I got a reminder recently of “the need to combine strategies” when I sat in on some discussions about addressing senior housing needs. Since I’m a Baby Boomer, born in the first wave of the boom, I have a personal interest in where the heck we’re going with aging issues. So I was curious about the discussion among those who’ve latched on to one answer: the elders-helping-elders approach born out of the Beacon Hill Village idea in Boston some 15 years ago.

Beacon Hill. Image credit: Ian Howard, http://www.gnu.org/copyleft/fdl.html CC-BY-SA-3.0 (http://creativecommons.org/licenses/by-sa/3.0/) or CC-BY-2.5 (http://creativecommons.org/licenses/by/2.5)], via Wikimedia Commons

Beacon Hill. Image credit: Ian Howard, CC-BY-SA-3.0 or CC BY 2.5, via Wikimedia Commons

Now, there’s a national organization, the Village-to-Village Network, and affiliate organizations in 45 states. The idea is a good one – forge communities of volunteers among seniors to help one another with simple, occasional tasks like transportation and tasks around the house.
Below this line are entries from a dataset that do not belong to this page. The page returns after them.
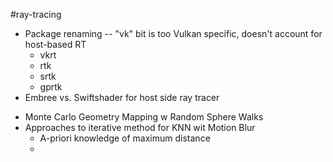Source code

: #ray-tracing 

- Package renaming -- "vk" bit is too Vulkan specific, doesn't account for host-based RT
	- vkrt
	- rtk
	- srtk
	- gprtk
- Embree vs. Swiftshader for host side ray tracer



* Monte Carlo Geometry Mapping w Random Sphere Walks
* Approaches to iterative method for KNN wit Motion Blur
	* A-priori knowledge of maximum distance
	* 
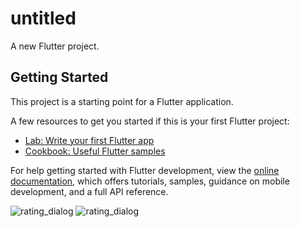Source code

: # untitled

A new Flutter project.

## Getting Started

This project is a starting point for a Flutter application.

A few resources to get you started if this is your first Flutter project:

- [Lab: Write your first Flutter app](https://docs.flutter.dev/get-started/codelab)
- [Cookbook: Useful Flutter samples](https://docs.flutter.dev/cookbook)

For help getting started with Flutter development, view the
[online documentation](https://docs.flutter.dev/), which offers tutorials,
samples, guidance on mobile development, and a full API reference.

![rating_dialog](https://user-images.githubusercontent.com/107684179/185778120-84eb4b73-d55c-468c-a33b-f495f5650560.jpg)
![rating_dialog](https://user-images.githubusercontent.com/107684179/185778125-2f4d5039-b3fa-4467-88dc-63218530adaf.jpg)
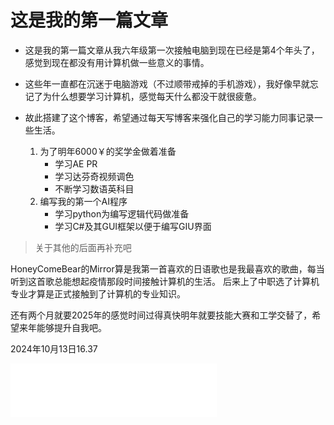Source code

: 
# 这是我的第一篇文章

- 这是我的第一篇文章从我六年级第一次接触电脑到现在已经是第4个年头了，感觉到现在都没有用计算机做一些意义的事情。
- 这些年一直都在沉迷于电脑游戏（不过顺带戒掉的手机游戏），我好像早就忘记了为什么想要学习计算机，感觉每天什么都没干就很疲惫。
- 故此搭建了这个博客，希望通过每天写博客来强化自己的学习能力同事记录一些生活。

  1. 为了明年6000￥的奖学金做着准备
     -  学习AE PR
     -  学习达芬奇视频调色
     -  不断学习数语英科目
  2. 编写我的第一个AI程序
     - 学习python为编写逻辑代码做准备
     - 学习C#及其GUI框架以便于编写GIU界面
  
>关于其他的后面再补充吧

HoneyComeBear的Mirror算是我第一首喜欢的日语歌也是我最喜欢的歌曲，每当听到这首歌总能想起疫情那段时间接触计算机的生活。
后来上了中职选了计算机专业才算是正式接触到了计算机的专业知识。

还有两个月就要2025年的感觉时间过得真快明年就要技能大赛和工学交替了，希望来年能够提升自我吧。

2024年10月13日16.37

<iframe frameborder="no" border="0" marginwidth="1" marginheight="0" width=330 height=86 src="//music.163.com/outchain/player?type=2&id=1307223125&auto=1&height=66"></iframe>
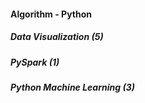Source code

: #### Algorithm - Python
##### Data Visualization (5)
##### PySpark (1)
##### Python Machine Learning (3)
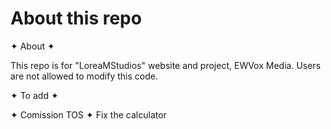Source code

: # About this repo

✦ About ✦

This repo is for "LoreaMStudios" website and project, EWVox Media. Users are not allowed to modify this code.

✦ To add ✦

✦ Comission TOS
✦ Fix the calculator
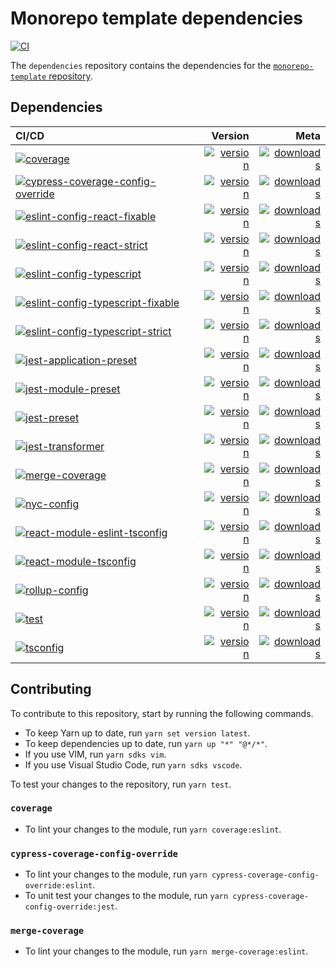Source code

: # Monorepo template dependencies

[![CI](https://github.com/monorepo-template/dependencies/actions/workflows/index.yml/badge.svg?branch=main&event=push)](https://github.com/monorepo-template/dependencies/actions/workflows/index.yml)

The `dependencies` repository contains the dependencies for the
[`monorepo-template` repository](https://github.com/monorepo-template/monorepo-template/).

## Dependencies

| CI/CD | Version | Meta |
| :---- | ------: | ---: |
| [![coverage](https://github.com/monorepo-template/dependencies/actions/workflows/coverage.yml/badge.svg?branch=main&event=push)](https://github.com/monorepo-template/dependencies/actions/workflows/coverage.yml) | [![version](https://img.shields.io/npm/v/@monorepo-template/coverage.svg)](https://www.npmjs.com/package/@monorepo-template/coverage) | [![downloads](https://img.shields.io/npm/dt/@monorepo-template/coverage.svg)](https://www.npmjs.com/package/@monorepo-template/coverage) |
| [![cypress-coverage-config-override](https://github.com/monorepo-template/dependencies/actions/workflows/cypress-coverage-config-override.yml/badge.svg?branch=main&event=push)](https://github.com/monorepo-template/dependencies/actions/workflows/cypress-coverage-config-override.yml) | [![version](https://img.shields.io/npm/v/@monorepo-template/cypress-coverage-config-override.svg)](https://www.npmjs.com/package/@monorepo-template/coverage) | [![downloads](https://img.shields.io/npm/dt/@monorepo-template/cypress-coverage-config-override.svg)](https://www.npmjs.com/package/@monorepo-template/cypress-coverage-config-override) |
| [![eslint-config-react-fixable](https://github.com/monorepo-template/dependencies/actions/workflows/eslint-config-react-fixable.yml/badge.svg?branch=main&event=push)](https://github.com/monorepo-template/dependencies/actions/workflows/eslint-config-react-fixable.yml) | [![version](https://img.shields.io/npm/v/@monorepo-template/eslint-config-react-fixable.svg)](https://www.npmjs.com/package/@monorepo-template/eslint-config-typescript-fixable) | [![downloads](https://img.shields.io/npm/dt/@monorepo-template/eslint-config-react-fixable.svg)](https://www.npmjs.com/package/@monorepo-template/eslint-config-react-fixable) |
| [![eslint-config-react-strict](https://github.com/monorepo-template/dependencies/actions/workflows/eslint-config-react-strict.yml/badge.svg?branch=main&event=push)](https://github.com/monorepo-template/dependencies/actions/workflows/eslint-config-react-strict.yml) | [![version](https://img.shields.io/npm/v/@monorepo-template/eslint-config-react-strict.svg)](https://www.npmjs.com/package/@monorepo-template/eslint-config-react-strict) | [![downloads](https://img.shields.io/npm/dt/@monorepo-template/eslint-config-react-strict.svg)](https://www.npmjs.com/package/@monorepo-template/eslint-config-react-strict) |
| [![eslint-config-typescript](https://github.com/monorepo-template/dependencies/actions/workflows/eslint-config-typescript.yml/badge.svg?branch=main&event=push)](https://github.com/monorepo-template/dependencies/actions/workflows/eslint-config-typescript.yml) | [![version](https://img.shields.io/npm/v/@monorepo-template/eslint-config-typescript.svg)](https://www.npmjs.com/package/@monorepo-template/eslint-config-typescript) | [![downloads](https://img.shields.io/npm/dt/@monorepo-template/eslint-config-typescript.svg)](https://www.npmjs.com/package/@monorepo-template/eslint-config-typescript) |
| [![eslint-config-typescript-fixable](https://github.com/monorepo-template/dependencies/actions/workflows/eslint-config-typescript-fixable.yml/badge.svg?branch=main&event=push)](https://github.com/monorepo-template/dependencies/actions/workflows/eslint-config-typescript-fixable.yml) | [![version](https://img.shields.io/npm/v/@monorepo-template/eslint-config-typescript-fixable.svg)](https://www.npmjs.com/package/@monorepo-template/eslint-config-typescript-fixable) | [![downloads](https://img.shields.io/npm/dt/@monorepo-template/eslint-config-typescript-fixable.svg)](https://www.npmjs.com/package/@monorepo-template/eslint-config-typescript-fixable) |
| [![eslint-config-typescript-strict](https://github.com/monorepo-template/dependencies/actions/workflows/eslint-config-typescript-strict.yml/badge.svg?branch=main&event=push)](https://github.com/monorepo-template/dependencies/actions/workflows/eslint-config-typescript-strict.yml) | [![version](https://img.shields.io/npm/v/@monorepo-template/eslint-config-typescript-strict.svg)](https://www.npmjs.com/package/@monorepo-template/eslint-config-typescript-strict) | [![downloads](https://img.shields.io/npm/dt/@monorepo-template/eslint-config-typescript-strict.svg)](https://www.npmjs.com/package/@monorepo-template/eslint-config-typescript-strict) |
| [![jest-application-preset](https://github.com/monorepo-template/dependencies/actions/workflows/jest-application-preset.yml/badge.svg?branch=main&event=push)](https://github.com/monorepo-template/dependencies/actions/workflows/jest-application-preset.yml) | [![version](https://img.shields.io/npm/v/@monorepo-template/jest-application-preset.svg)](https://www.npmjs.com/package/@monorepo-template/jest-application-preset) | [![downloads](https://img.shields.io/npm/dt/@monorepo-template/jest-application-preset.svg)](https://www.npmjs.com/package/@monorepo-template/jest-application-preset) |
| [![jest-module-preset](https://github.com/monorepo-template/dependencies/actions/workflows/jest-module-preset.yml/badge.svg?branch=main&event=push)](https://github.com/monorepo-template/dependencies/actions/workflows/jest-module-preset.yml) | [![version](https://img.shields.io/npm/v/@monorepo-template/jest-application-preset.svg)](https://www.npmjs.com/package/@monorepo-template/jest-module-preset) | [![downloads](https://img.shields.io/npm/dt/@monorepo-template/jest-module-preset.svg)](https://www.npmjs.com/package/@monorepo-template/jest-module-preset) |
| [![jest-preset](https://github.com/monorepo-template/dependencies/actions/workflows/jest-preset.yml/badge.svg?branch=main&event=push)](https://github.com/monorepo-template/dependencies/actions/workflows/jest-preset.yml) | [![version](https://img.shields.io/npm/v/@monorepo-template/jest-preset.svg)](https://www.npmjs.com/package/@monorepo-template/jest-preset) | [![downloads](https://img.shields.io/npm/dt/@monorepo-template/jest-preset.svg)](https://www.npmjs.com/package/@monorepo-template/jest-preset) |
| [![jest-transformer](https://github.com/monorepo-template/dependencies/actions/workflows/jest-transformer.yml/badge.svg?branch=main&event=push)](https://github.com/monorepo-template/dependencies/actions/workflows/jest-transformer.yml) | [![version](https://img.shields.io/npm/v/@monorepo-template/jest-transformer.svg)](https://www.npmjs.com/package/@monorepo-template/jest-transformer) | [![downloads](https://img.shields.io/npm/dt/@monorepo-template/jest-transformer.svg)](https://www.npmjs.com/package/@monorepo-template/jest-transformer) |
| [![merge-coverage](https://github.com/monorepo-template/dependencies/actions/workflows/merge-coverage.yml/badge.svg?branch=main&event=push)](https://github.com/monorepo-template/dependencies/actions/workflows/merge-coverage.yml) | [![version](https://img.shields.io/npm/v/@monorepo-template/merge-coverage.svg)](https://www.npmjs.com/package/@monorepo-template/merge-coverage) | [![downloads](https://img.shields.io/npm/dt/@monorepo-template/merge-coverage.svg)](https://www.npmjs.com/package/@monorepo-template/merge-coverage) |
| [![nyc-config](https://github.com/monorepo-template/dependencies/actions/workflows/nyc-config.yml/badge.svg?branch=main&event=push)](https://github.com/monorepo-template/dependencies/actions/workflows/nyc-config.yml) | [![version](https://img.shields.io/npm/v/@monorepo-template/nyc-config.svg)](https://www.npmjs.com/package/@monorepo-template/nyc-config) | [![downloads](https://img.shields.io/npm/dt/@monorepo-template/nyc-config.svg)](https://www.npmjs.com/package/@monorepo-template/nyc-config) |
| [![react-module-eslint-tsconfig](https://github.com/monorepo-template/dependencies/actions/workflows/react-module-eslint-tsconfig.yml/badge.svg?branch=main&event=push)](https://github.com/monorepo-template/dependencies/actions/workflows/react-module-eslint-tsconfig.yml) | [![version](https://img.shields.io/npm/v/@monorepo-template/react-module-eslint-tsconfig.svg)](https://www.npmjs.com/package/@monorepo-template/react-module-eslint-tsconfig) | [![downloads](https://img.shields.io/npm/dt/@monorepo-template/react-module-eslint-tsconfig.svg)](https://www.npmjs.com/package/@monorepo-template/react-module-eslint-tsconfig) |
| [![react-module-tsconfig](https://github.com/monorepo-template/dependencies/actions/workflows/react-module-tsconfig.yml/badge.svg?branch=main&event=push)](https://github.com/monorepo-template/dependencies/actions/workflows/react-module-tsconfig.yml) | [![version](https://img.shields.io/npm/v/@monorepo-template/react-module-tsconfig.svg)](https://www.npmjs.com/package/@monorepo-template/react-module-tsconfig) | [![downloads](https://img.shields.io/npm/dt/@monorepo-template/react-module-tsconfig.svg)](https://www.npmjs.com/package/@monorepo-template/react-module-tsconfig) |
| [![rollup-config](https://github.com/monorepo-template/dependencies/actions/workflows/rollup-config.yml/badge.svg?branch=main&event=push)](https://github.com/monorepo-template/dependencies/actions/workflows/rollup-config.yml) | [![version](https://img.shields.io/npm/v/@monorepo-template/rollup-config.svg)](https://www.npmjs.com/package/@monorepo-template/rollup-config) | [![downloads](https://img.shields.io/npm/dt/@monorepo-template/rollup-config.svg)](https://www.npmjs.com/package/@monorepo-template/rollup-config) |
| [![test](https://github.com/monorepo-template/dependencies/actions/workflows/test.yml/badge.svg?branch=main&event=push)](https://github.com/monorepo-template/dependencies/actions/workflows/test.yml) | [![version](https://img.shields.io/npm/v/@monorepo-template/test.svg)](https://www.npmjs.com/package/@monorepo-template/test) | [![downloads](https://img.shields.io/npm/dt/@monorepo-template/test.svg)](https://www.npmjs.com/package/@monorepo-template/test) |
| [![tsconfig](https://github.com/monorepo-template/dependencies/actions/workflows/tsconfig.yml/badge.svg?branch=main&event=push)](https://github.com/monorepo-template/dependencies/actions/workflows/tsconfig.yml) | [![version](https://img.shields.io/npm/v/@monorepo-template/tsconfig.svg)](https://www.npmjs.com/package/@monorepo-template/tsconfig) | [![downloads](https://img.shields.io/npm/dt/@monorepo-template/tsconfig.svg)](https://www.npmjs.com/package/@monorepo-template/tsconfig) |

## Contributing

To contribute to this repository, start by running the following commands.

- To keep Yarn up to date, run `yarn set version latest`.
- To keep dependencies up to date, run `yarn up "*" "@*/*"`.
- If you use VIM, run `yarn sdks vim`.
- If you use Visual Studio Code, run `yarn sdks vscode`.

To test your changes to the repository, run `yarn test`.

### `coverage`

- To lint your changes to the module, run `yarn coverage:eslint`.

### `cypress-coverage-config-override`

- To lint your changes to the module, run
  `yarn cypress-coverage-config-override:eslint`.
- To unit test your changes to the module, run
  `yarn cypress-coverage-config-override:jest`.

### `merge-coverage`

- To lint your changes to the module, run `yarn merge-coverage:eslint`.
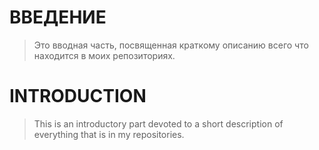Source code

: # ВВЕДЕНИЕ
> Это вводная часть, посвященная краткому описанию всего что находится в моих репозиториях.
# INTRODUCTION
> This is an introductory part devoted to a short description of everything that is in my repositories.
The networks build a sense of community and reduce isolation in aging households and make it a little easier to age in place, which is the goal of most seniors.

I like that the seniors organizing these networks have a more comprehensive vision than most strategies for elder care. To their credit, they’re clear about the rewards of community building, which they celebrate maybe even more than the practical services of changing lightbulbs and driving folks to the grocery store. But organizers I listened to were also honest about the challenges of doing all this in suburban environments, where the distances between homes and service destinations complicated volunteer logistics and frustrated the goals of preventing isolation.

What they’d likely admit is that what we have here is a promising bridge to solutions for an aging population but not The Answer. Everything that makes it harder for the village movement to serve a significant segment of that slice of demography also makes it harder to build and sustain healthy communities for the broader population. Sprawled out across the landscape, segregated by class and income, dependent upon private automobiles for just about every daily task, we’ve created obstacles for achieving most of what we tell ourselves are the most important things in our lives: happiness, purpose, opportunity, connections with others. And nowhere does that become more apparent than when we grow old.

No single, simple solution will rise to the challenge of complexity. Only comprehensive strategies – well-thought-out and well-tested approaches that are comprehensive and complementary – will get us where we want to go. When it comes to the built environment, the combo includes examples we’ve discussed before:

Scale up affordable housing programs mightily. Change zoning to guide development that delivers broad choice and opportunity instead of weaponizing it to block change. Go big on mass transit of all types, and subsidize it to make it an affordable, viable option for the most number of people.

The good news is those sorts of approaches are likely to deliver the goods not only for the worried folks in my aging generation, but for generations to come.